Implementation of these methods often involves architectural innovations (distributional heads, conditional policies, bandit wrappers), non-trivial regularization, and critique of the match between reward formulation and downstream transferability or compositionality.
5. Challenges and Open Problems
MRRL exposes critical challenges:
- Non-Markovianity: Many scalarizations (e.g., nonlinear-in-averages) and multi-level feedback schemes induce non-Markovian reward or value functions. This defeats classic Bellman recursion and necessitates occupancy-measure or history-based approaches (Agarwal et al., 2019, Elahi et al., 20 Apr 2025).
- Partial observability: Mixture or latent reward models require exploration and statistical identification strategies that go beyond standard exploration bonuses or posterior sampling (Kwon et al., 2021).
- Scaling and expressivity: Reward decomposition is computationally expensive and combinatorially complex as the number of channels and total reward dimensions grow (Lin et al., 2019).
- Adaptation to non-stationary user preferences: Fixed-weight scalarizations are often misaligned with true, time-varying importance, motivating ongoing research in automated, low-regret weight adaptation in both RL and bandit frameworks (Min et al., 20 Mar 2024).
- Transfer, generalization, and disentanglement: Discovering transferable, robust decompositions or task-conditioned reward structures remains an open research area, with connections to causality, empowerment, and hierarchical RL (Yoo et al., 2022).
6. Connections to Broader Research and Extensions
MRRL links to related paradigms and methods, pushing the envelope on:
- Multi-objective, constraint, and robust control: MRRL generalizes classical multi-objective RL, incorporating constraints, CVaR or risk sensitive objectives, and providing distributional or multi-dimensional policy representations (Zhang et al., 2021).
- Hierarchical RL and successor features: Reward decomposition naturally aligns with skill-discovery and sub-policy learning; distributional heads or disentanglement losses can enable representation transfer (Lin et al., 2019).

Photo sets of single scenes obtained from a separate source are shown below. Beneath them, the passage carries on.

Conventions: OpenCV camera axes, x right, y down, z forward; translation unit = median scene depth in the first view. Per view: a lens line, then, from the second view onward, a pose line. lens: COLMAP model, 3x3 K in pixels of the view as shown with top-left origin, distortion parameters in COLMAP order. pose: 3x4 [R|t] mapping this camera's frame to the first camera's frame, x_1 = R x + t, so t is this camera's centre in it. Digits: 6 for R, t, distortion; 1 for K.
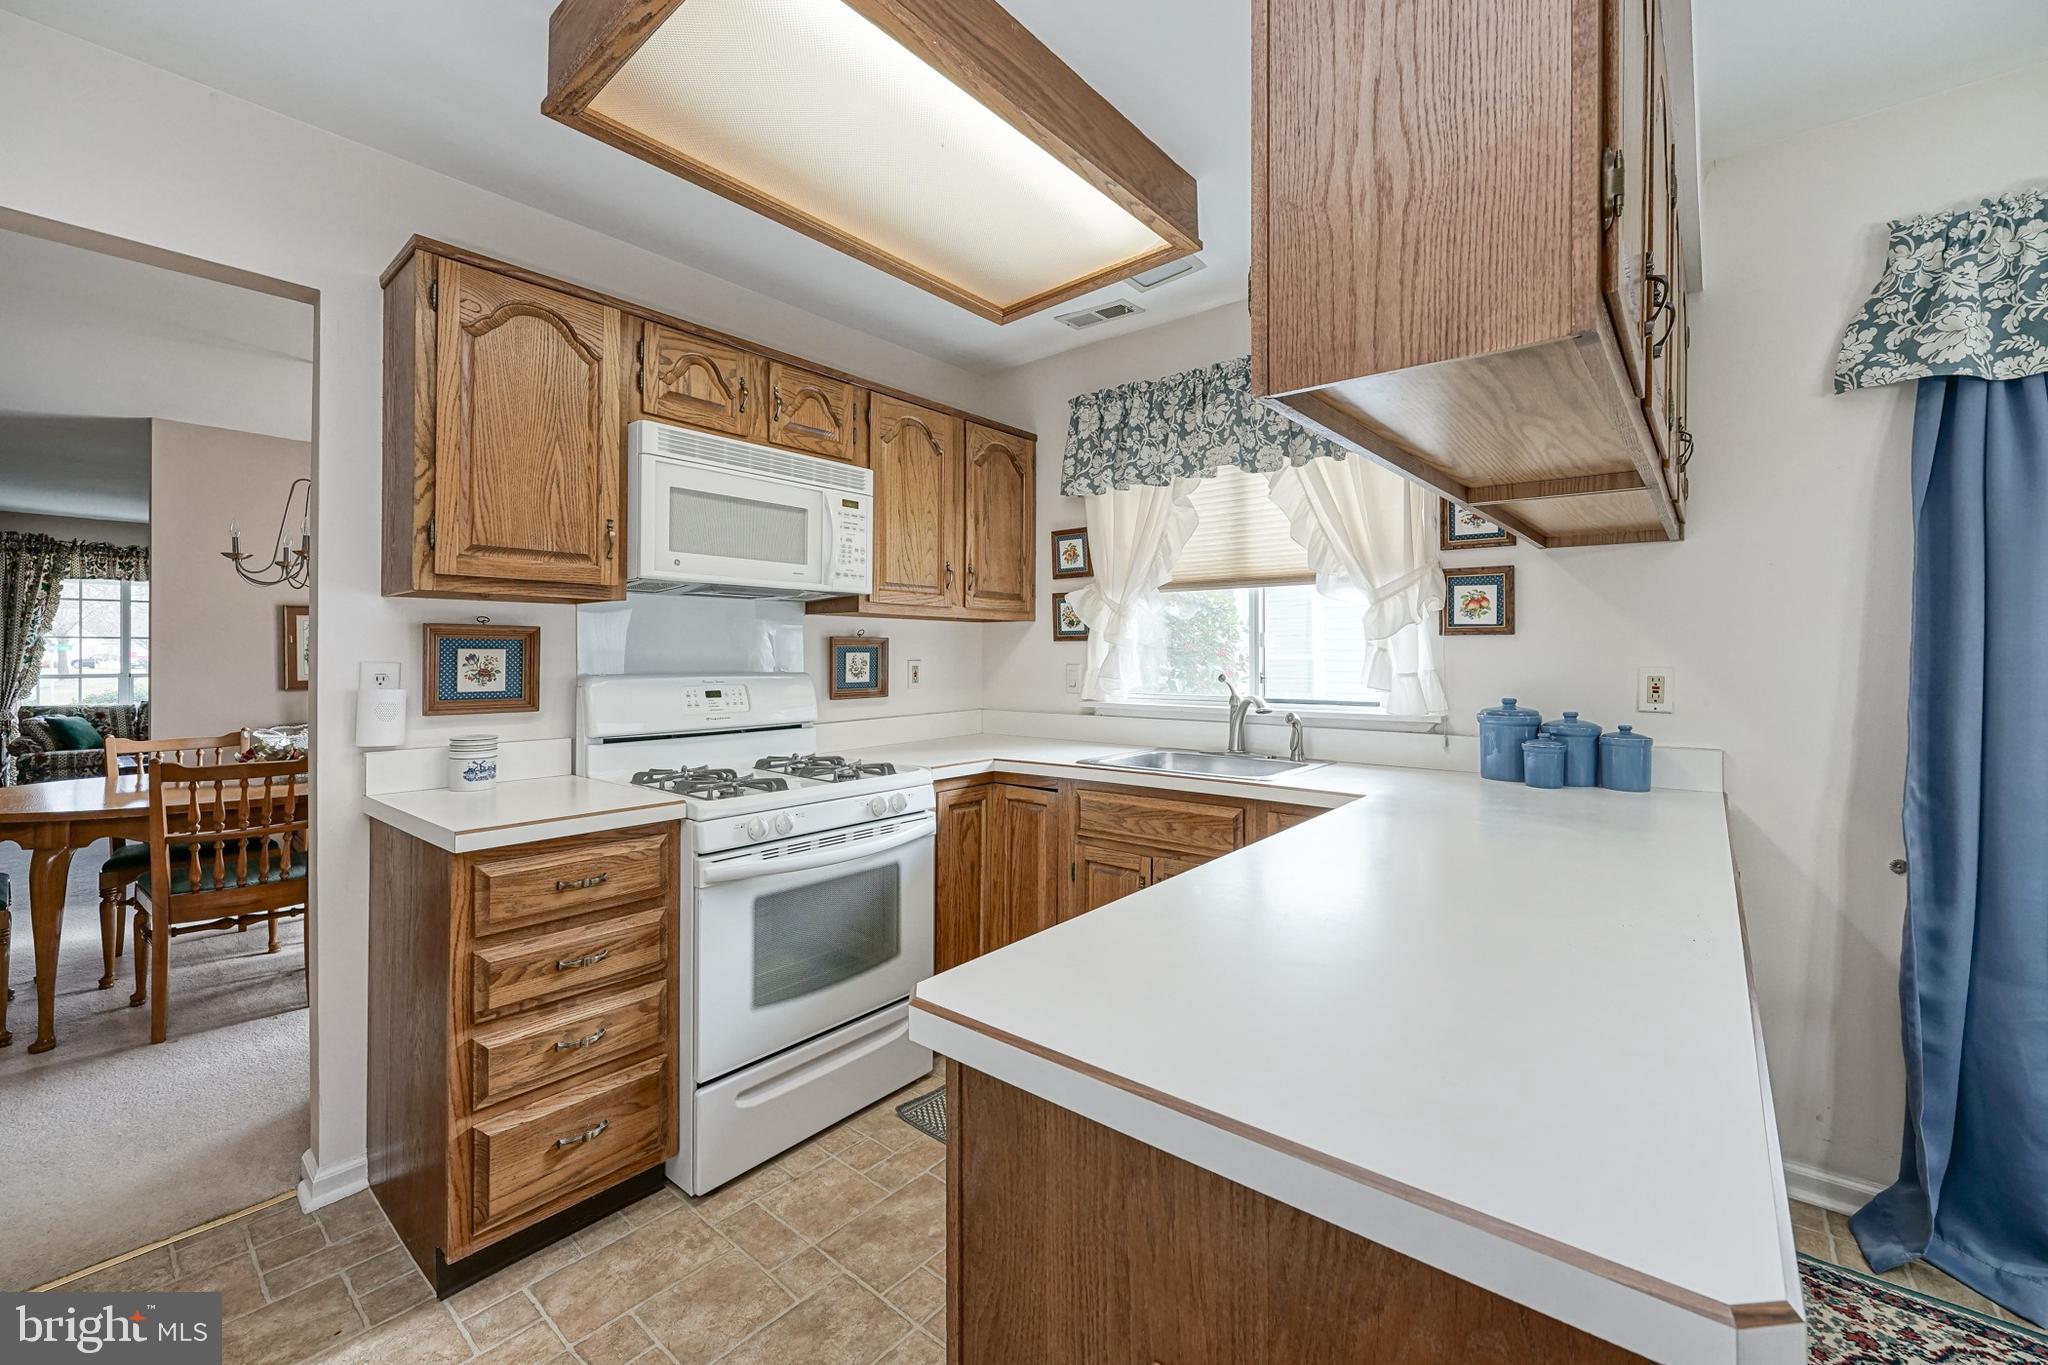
lens RADIAL K [[821.9, 0, 1004.3], [0, 821.9, 654.5], [0, 0, 1]] dist [-0.002335, -0.000161]
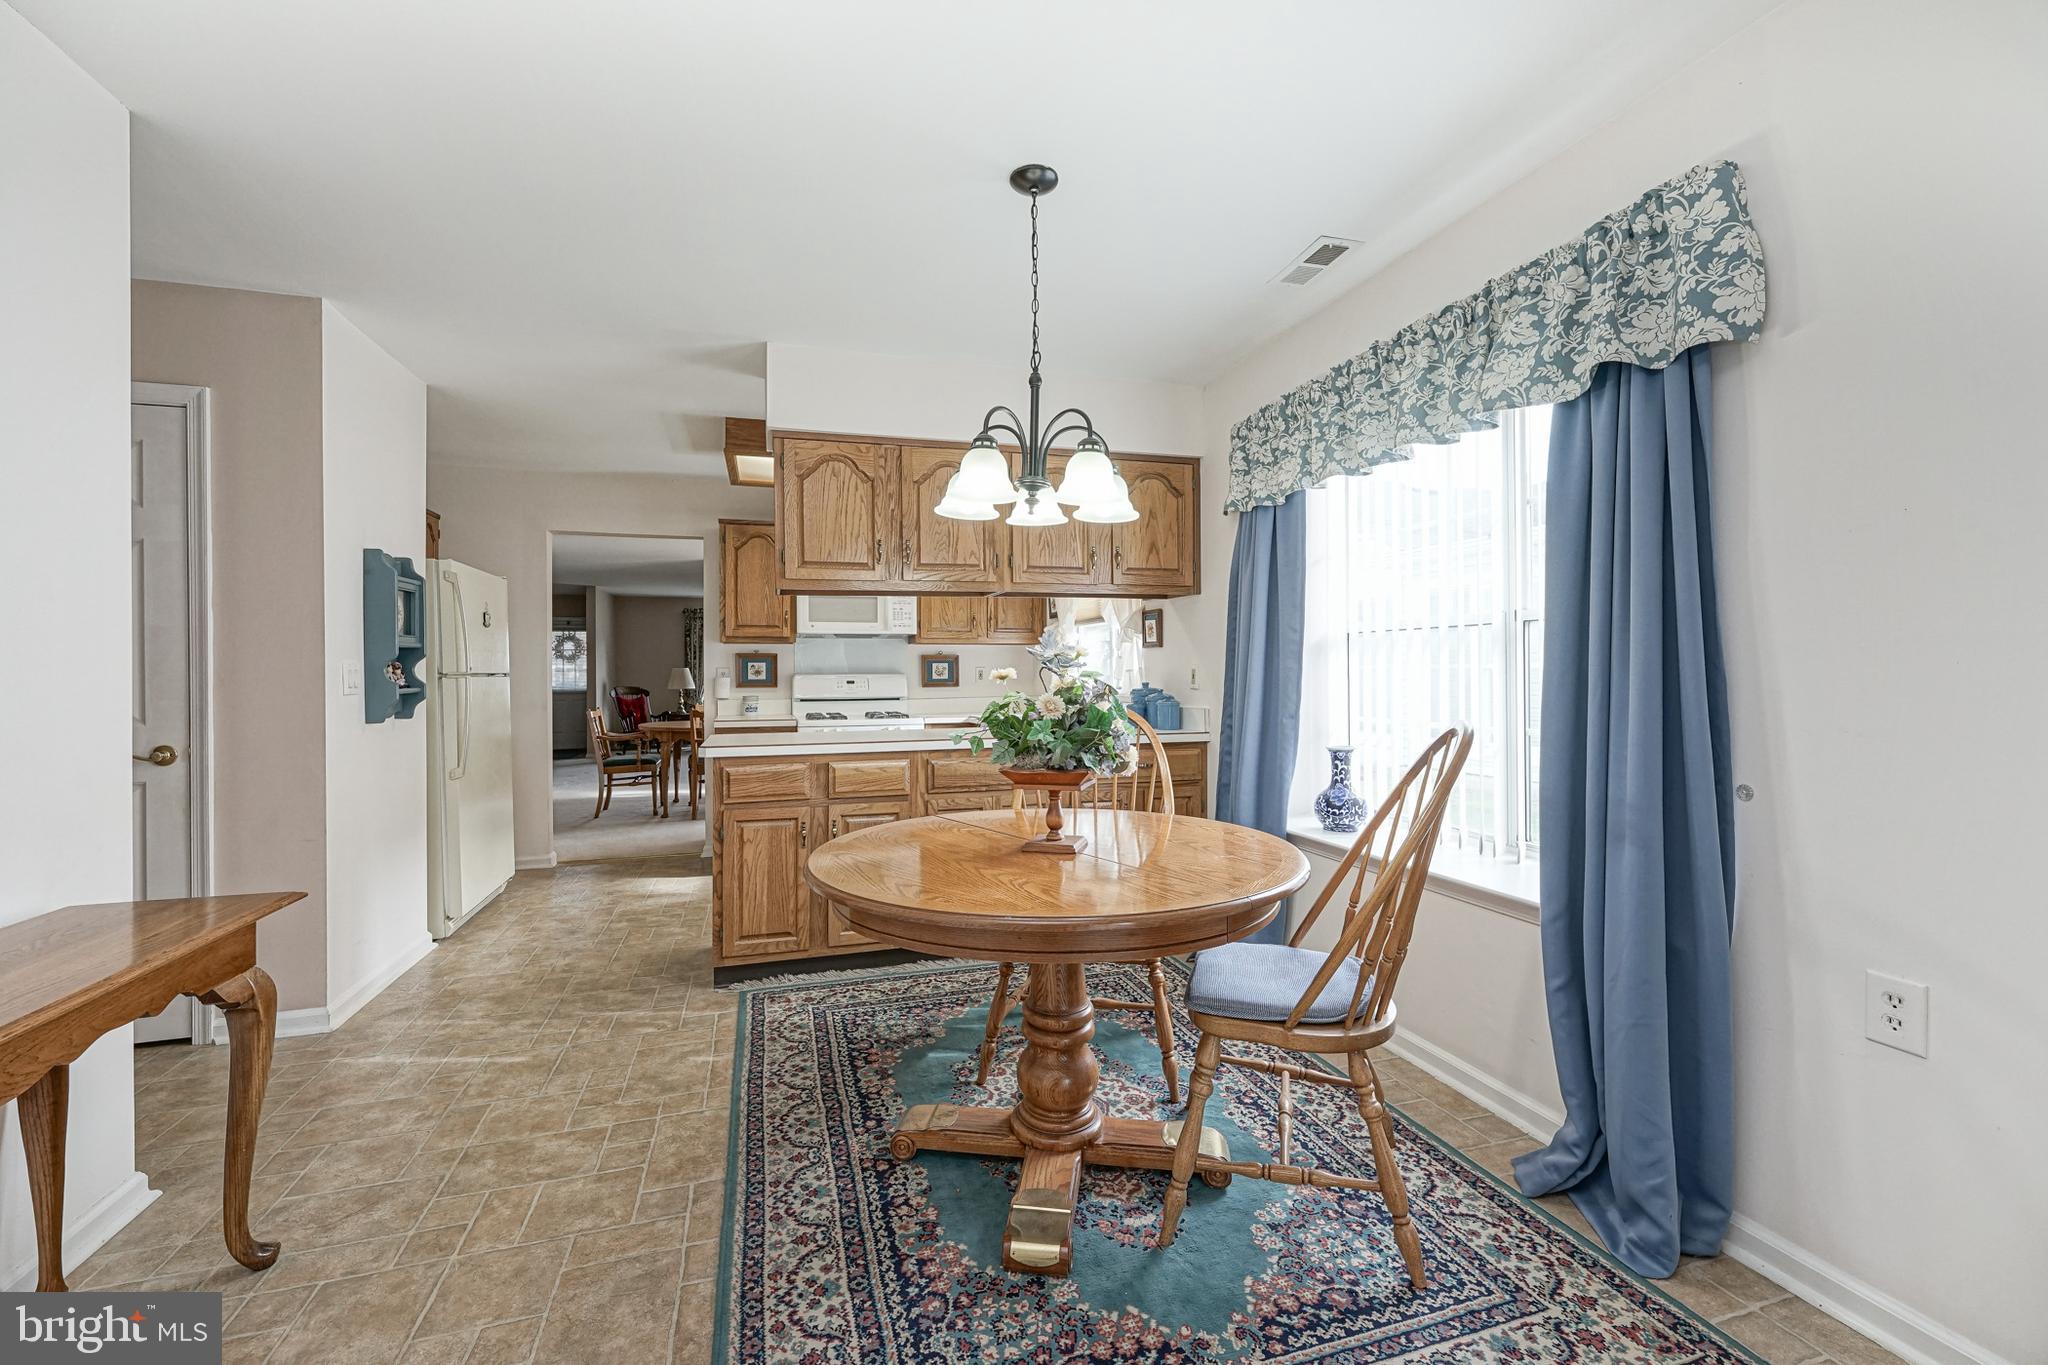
lens RADIAL K [[824.0, 0, 1026.9], [0, 824.0, 674.2], [0, 0, 1]] dist [0.001128, 0.000277]
pose [[0.848179, -0.005081, -0.529686, 1.114575], [0.006163, 0.999981, 0.000276, 0.025865], [0.529674, -0.003499, 0.848194, -0.570811]]
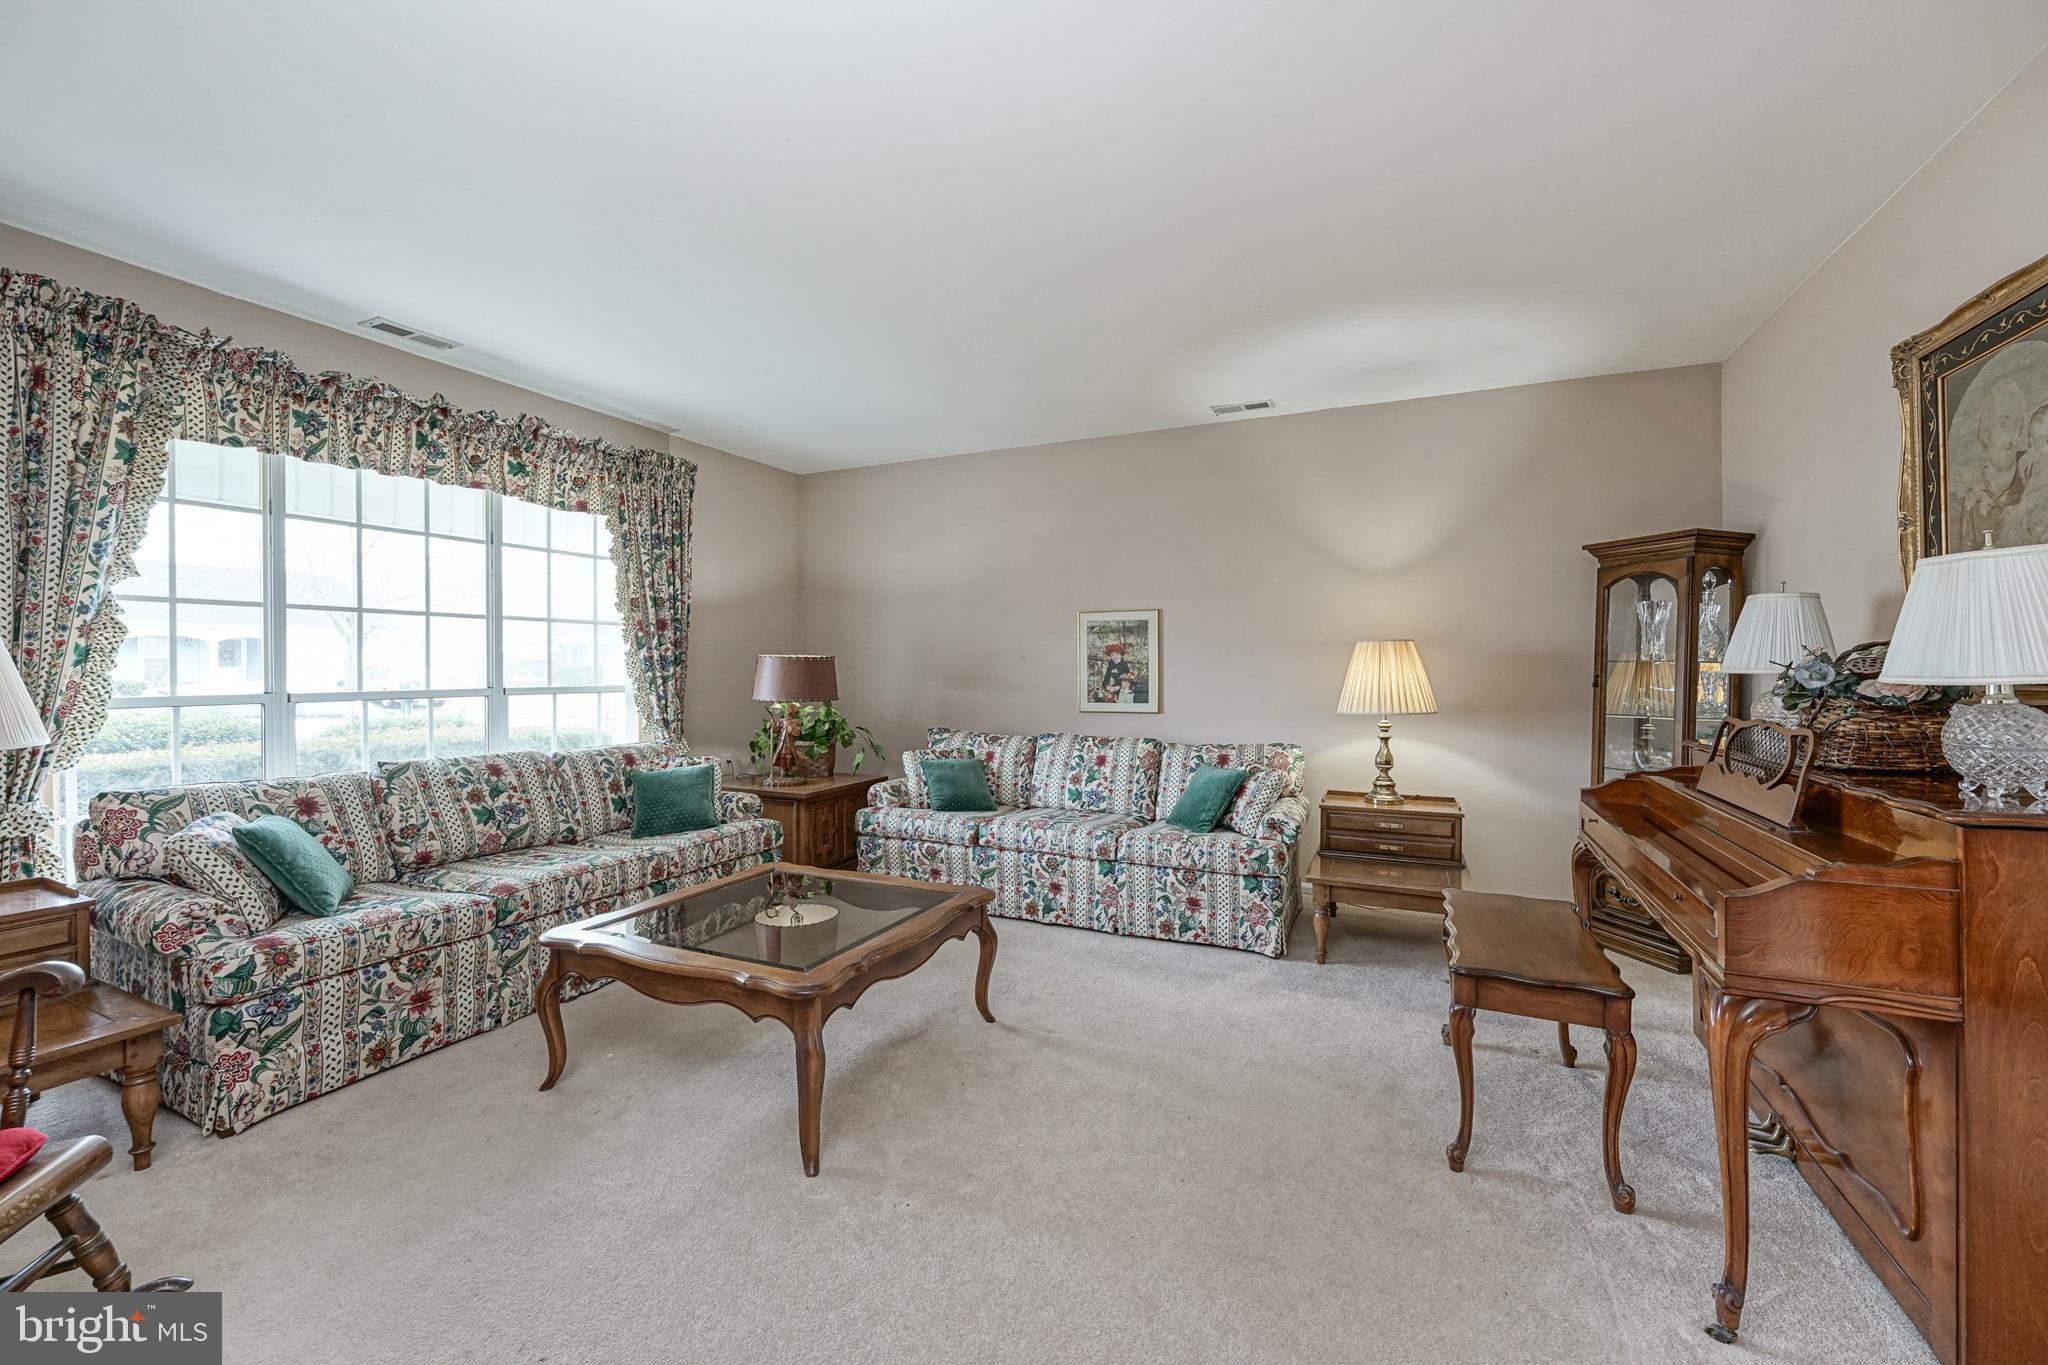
lens RADIAL K [[819.2, 0, 1023.1], [0, 819.2, 660.4], [0, 0, 1]] dist [-0.001237, -0.000033]
pose [[0.960556, 0.002823, 0.278072, -2.337398], [-0.002474, 0.999996, -0.001604, 0.020166], [-0.278076, 0.000852, 0.960559, 1.439517]]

- Exploration and auxiliary feedback: Techniques from intrinsic motivation, curiosity, and empowerment play a key role in MRRL, especially when environmental feedback is sparse, noisy, or unreliable (Li et al., 2023, Yoo et al., 2022).
- Method-of-moments and latent variable learning: The method-of-moments approach to latent reward mixtures is representative of a growing trend toward using weak supervision signals (human feedback, context-mixtures, unlabeled tasks) to learn reward and value representations (Kwon et al., 2021).
- Sample efficiency and prior knowledge: Distributional and decomposition-based methods empirically confer faster learning via better credit assignment and richer shaping signals (Lin et al., 2019, Zhang et al., 2021).
Further extensions include risk-sensitive objective modeling, decentralized/distributed variants, spectrum of reward channel dependencies (from independence to full coupling), and application to domains involving hard alignment, resource constraints, and transfer learning.
MRRL provides a unified foundation for a spectrum of problems where agents must arbitrate among, synthesize, or disentangle rewards from multiple, potentially structured or partially observed sources. Current approaches leverage advances in convex programming, policy-gradient estimation, distributional modeling, bandit adaptation, and latent variable inference to provide both sample-efficient learning and rigorous theoretical guarantees, with open problems centering on scalability, robustness, and cross-domain transfer.